16) What you learned

Core LiveKit building blocks: rooms, agents, dispatch, and SIP inbound trunks.
Realtime voice with OpenAI Realtime via LiveKit’s plugin (low latency, turn detection).
Telephony routing (Twilio → LiveKit SIP) with explicit agent dispatch.
Clean termination (delete room) and noise cancellation (BVC).
Observability with OTLP → Langfuse.

17) Extensions & next steps

Separate TTS while keeping Realtime STT: configure Realtime model for text output (modalities=["text"]) and pair with your chosen TTS.
Outbound calling (dial out to users) with SIP participants.
Advanced dispatch and scaling in LiveKit Cloud via lk agent tooling.
Add MCP tools (e.g., Cal.com) for scheduling workflows.

Resources

LiveKit Agents (Python) docs & reference: building agents, sessions, worker lifecycle. (LiveKit docs)
OpenAI Realtime: conceptual overview & API reference. (OpenAI Platform)
LiveKit ↔ OpenAI Realtime plugin (Python): how to pass RealtimeModel. (LiveKit docs)
SIP inbound & Twilio Voice: trunks, dispatch rules, TwiML <Sip>. (LiveKit docs)
Noise cancellation (Krisp/BVC): feature overview & trunk options. (LiveKit docs)
Langfuse OTLP ingestion (getting started). (Langfuse)
Example repos
- Agents examples (Python) including a basic voice agent. (GitHub)
- LiveKit SIP agent example (Twilio inbound). (GitHub)

Redactions / sensitive items

API keys and secrets are omitted by design.
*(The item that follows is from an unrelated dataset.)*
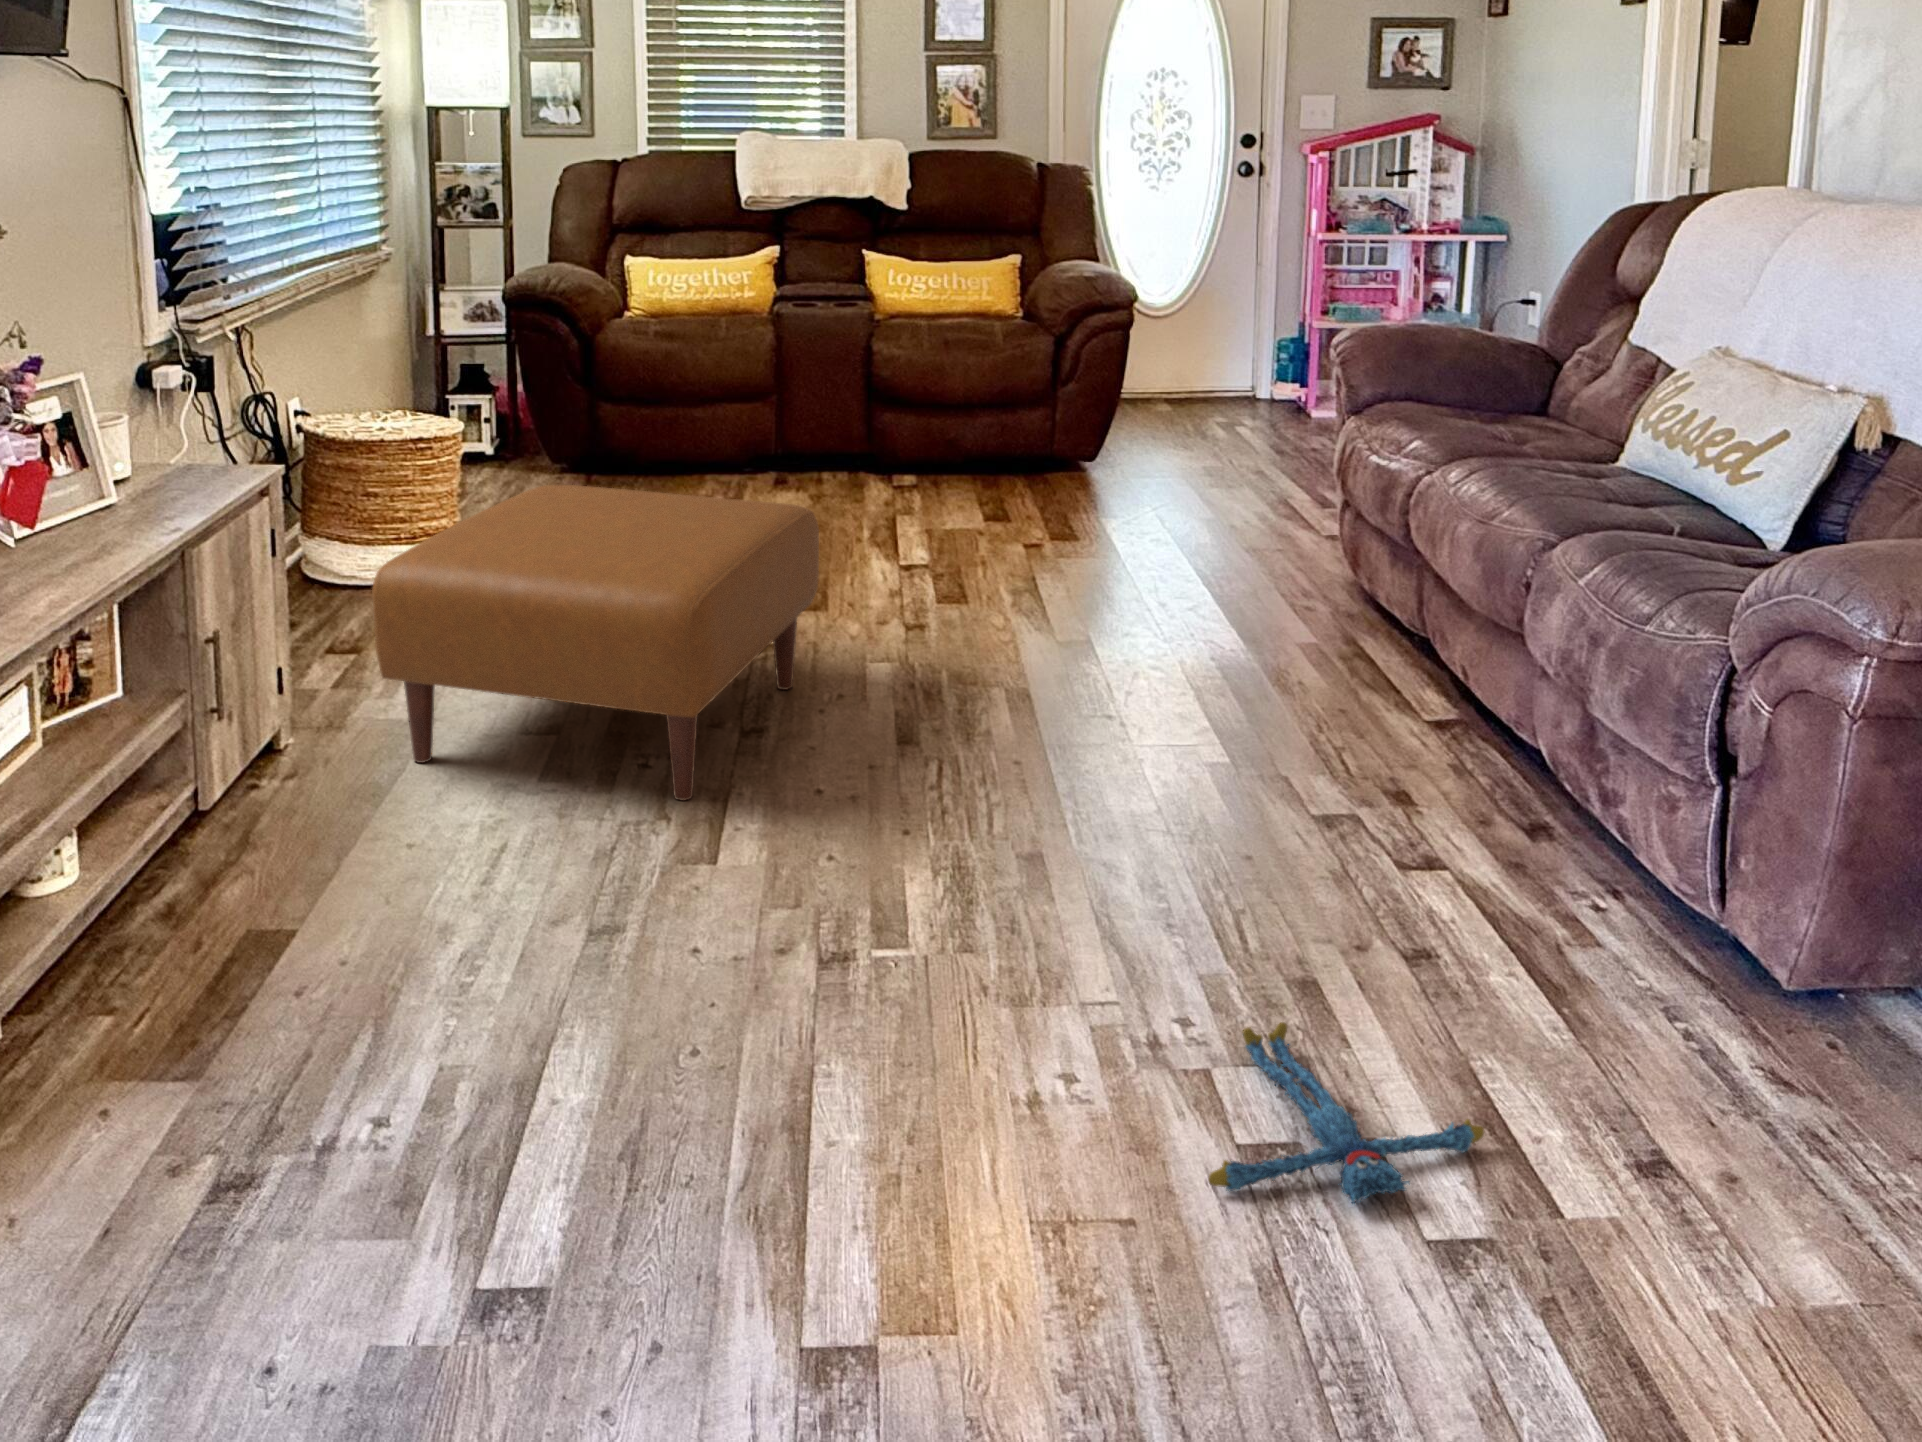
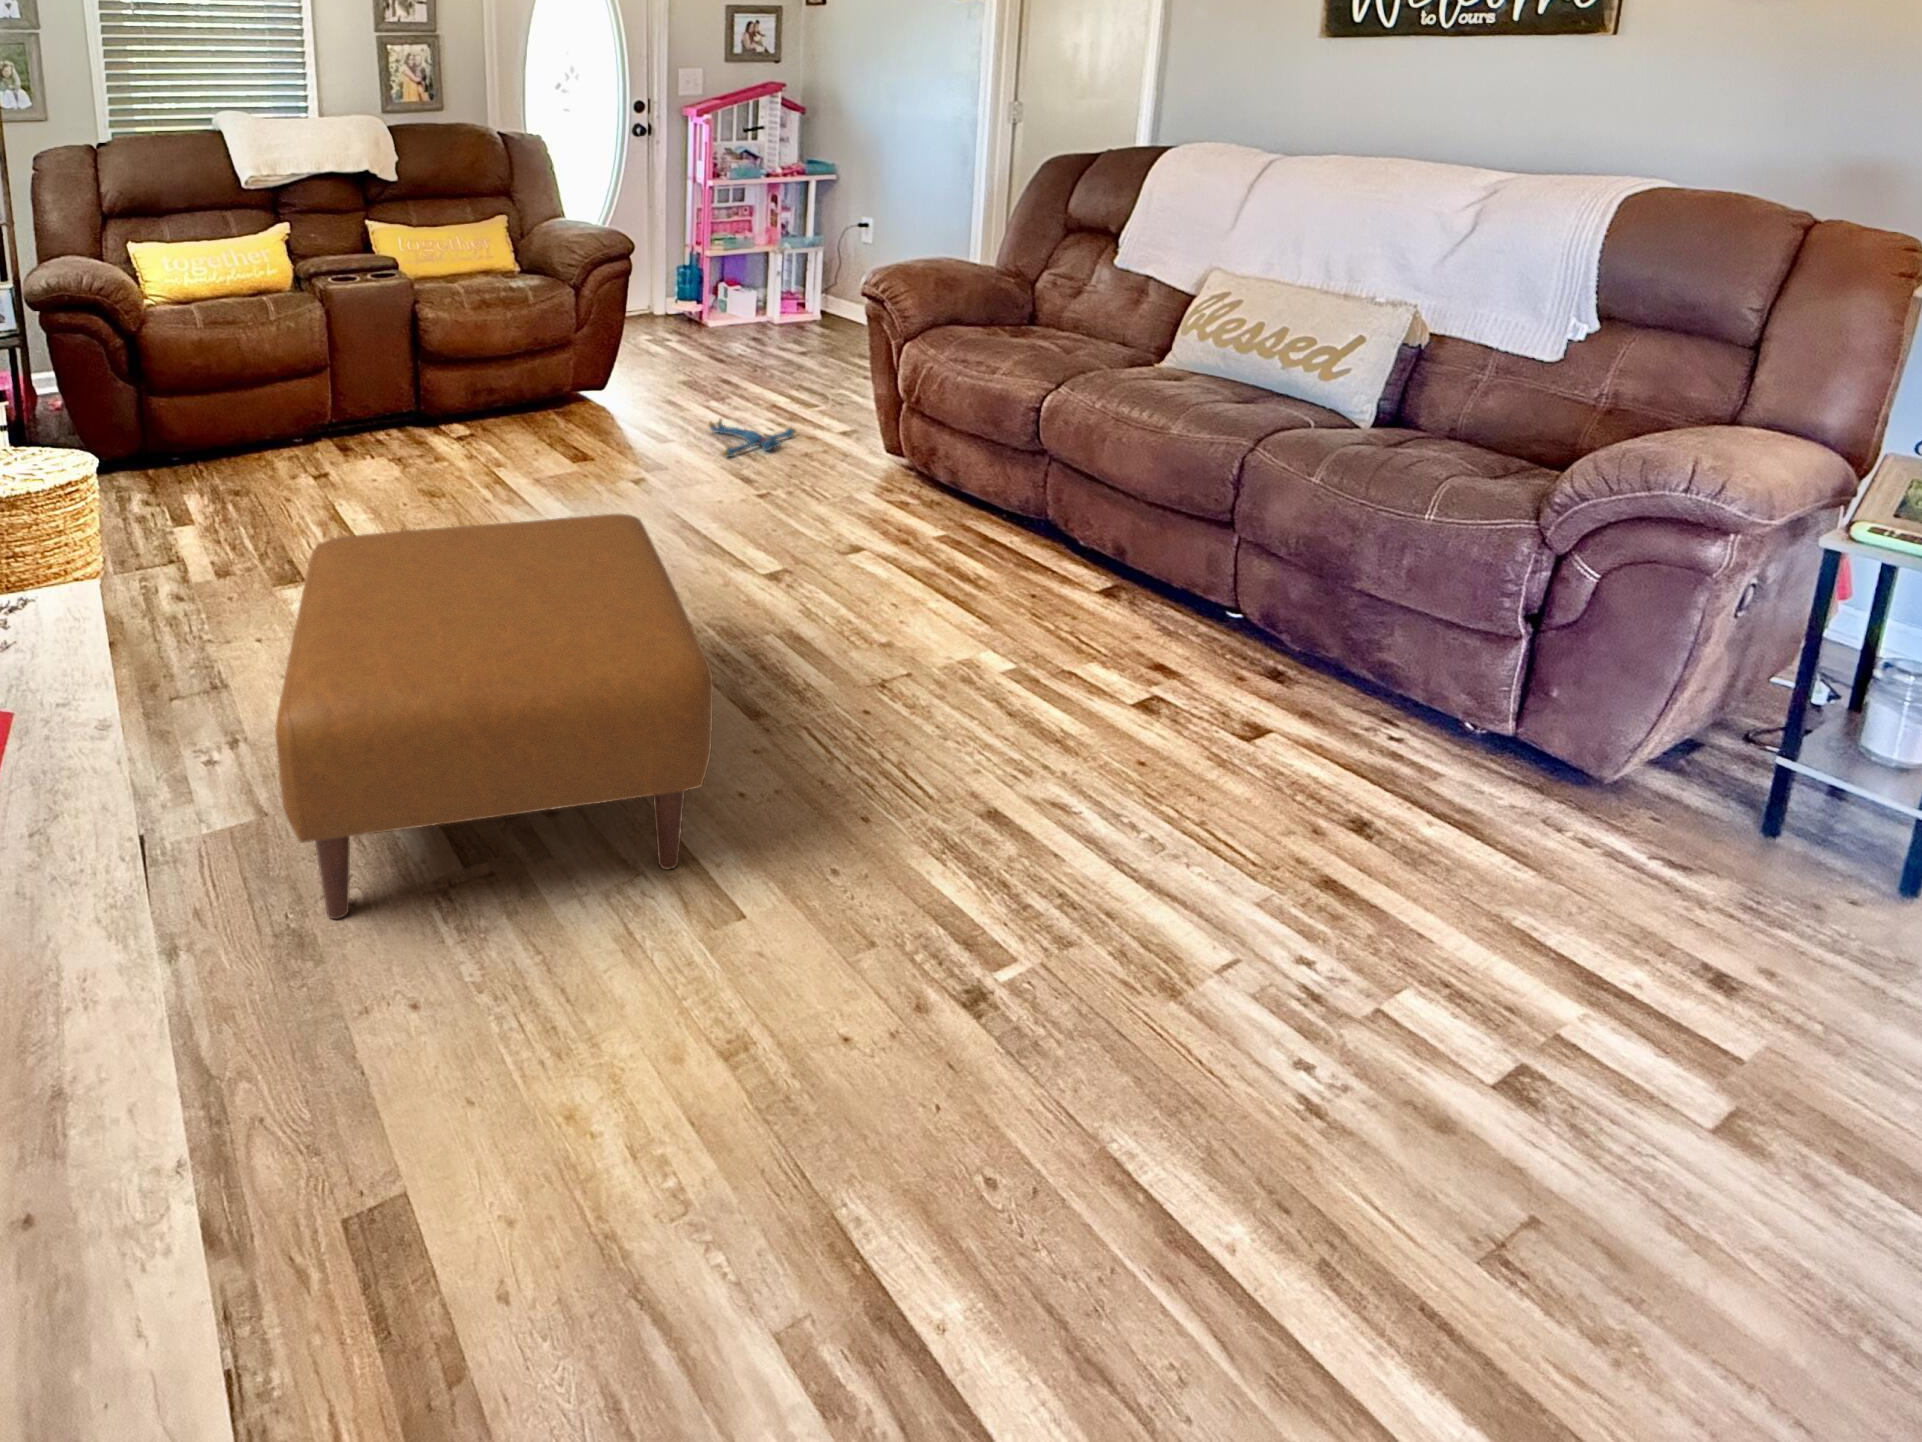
plush toy: present [1208,1022,1484,1205] -> present [709,419,796,457]

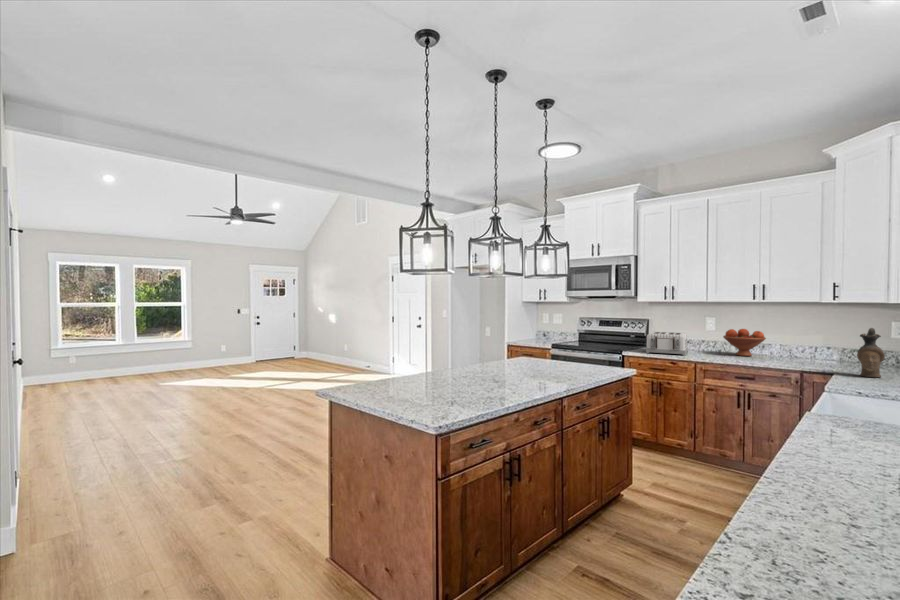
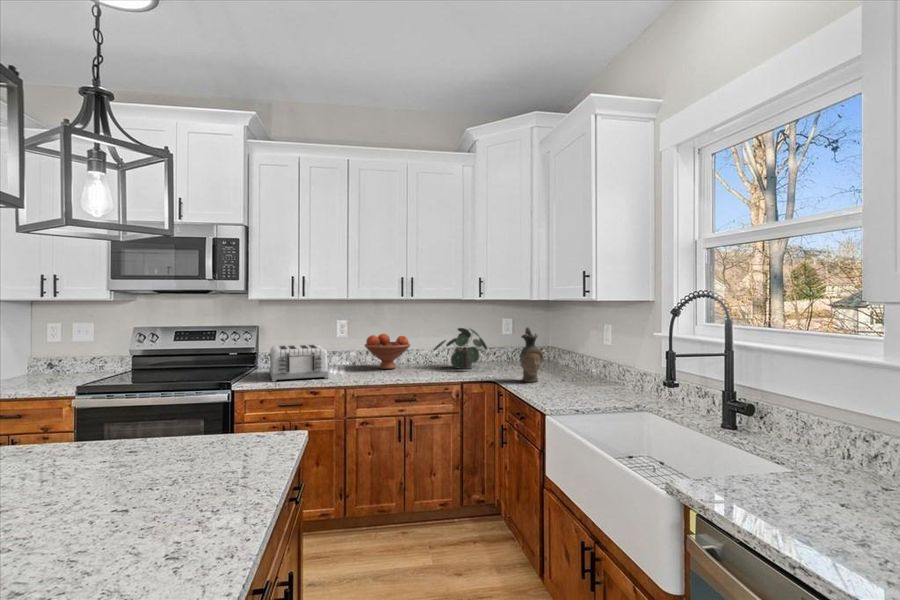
potted plant: none [788,327,851,364] -> present [433,328,487,369]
Use .env.local locally and LiveKit secrets for production deployments.

That’s it! You’ve built a phone‑call voice AI from fundamentals, not just copy‑pasting: LiveKit room/agent basics → Realtime speech → Twilio SIP → clean hang‑up → Langfuse traces. From here, iterate on prompts, add tools (search, calendar), and move to LiveKit Cloud for resilient, auto‑scaled deployments.